Antioxidants rescue murine mesangial cells from docosahexaenoic acid-induced ferroptosis.

BACKGROUND: Omega-3 polyunsaturated fatty acids (n-3 PUFAs) are associated with anti-inflammatory effects. However, few studies have investigated their molecular effects in the kidney. We have previously shown that intrauterine growth restriction (IUGR) can lead to aggravation of mesangioproliferative glomerulonephritis and that n-3 PUFAs can attenuate long-term effects of IUGR by reversing pro-inflammatory molecular signatures in kidney cortex.

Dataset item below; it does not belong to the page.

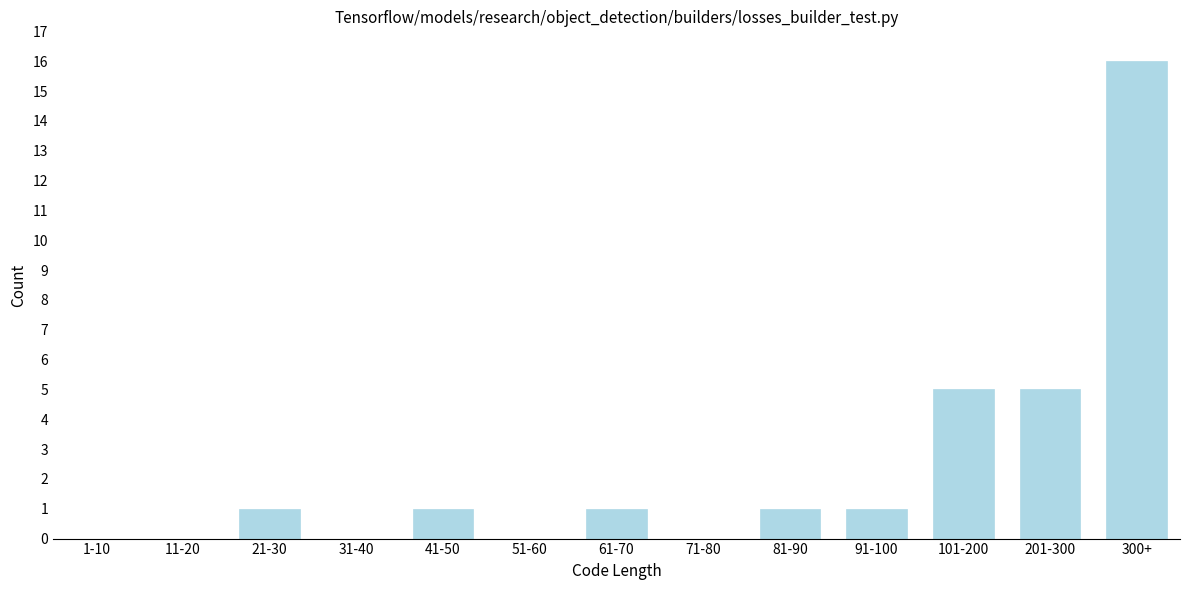

Reading left to right, extract all data points from this chart.

1-10=0	11-20=0	21-30=1	31-40=0	41-50=1	51-60=0	61-70=1	71-80=0	81-90=1	91-100=1	101-200=5	201-300=5	300+=16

RESULTS: The original aim of the study was to investigate the potential protective mechanisms of docosahexaenoic acid (DHA) on murine mesangial cells. However, stimulation with DHA alone led to reduced cell viability and ultimately cell death. Proteome analysis revealed significant regulation of ferroptosis-associated proteins. Increased expression of the pro-ferroptotic protein HMOX1 and decreased expression of the pro-ferroptotic proteins TFRC and ACSL4 could indicate the onset of self-protection mechanisms in ferroptosis that is already underway. Interestingly, treatment with the ferroptosis inhibitor ferrostatin-1 maintained cellular metabolic activity and prevented cell death, further supporting a role of ferroptosis in DHA-induced cytotoxicity. Consistently, DHA-treated cells exhibited pronounced lipid peroxidation while showing no relevant activation of apoptosis. Simultaneous treatment with DHA and an antioxidant cocktail significantly attenuated cell death and induced upregulation of several key anti-ferroptotic proteins, including TXNRD1 and GPX4, while pro-ferroptotic proteins such as TFRC and ASCL4 were further reduced. CONCLUSION: Our results provide evidence that DHA-treatment alone may have detrimental effects in susceptible cells, which could partially explain inconsistent results of clinical studies. This emphasizes the importance of a balance between pro- and anti-ferroptotic mechanisms in therapeutic strategies using n-3 PUFAs to promote kidney health.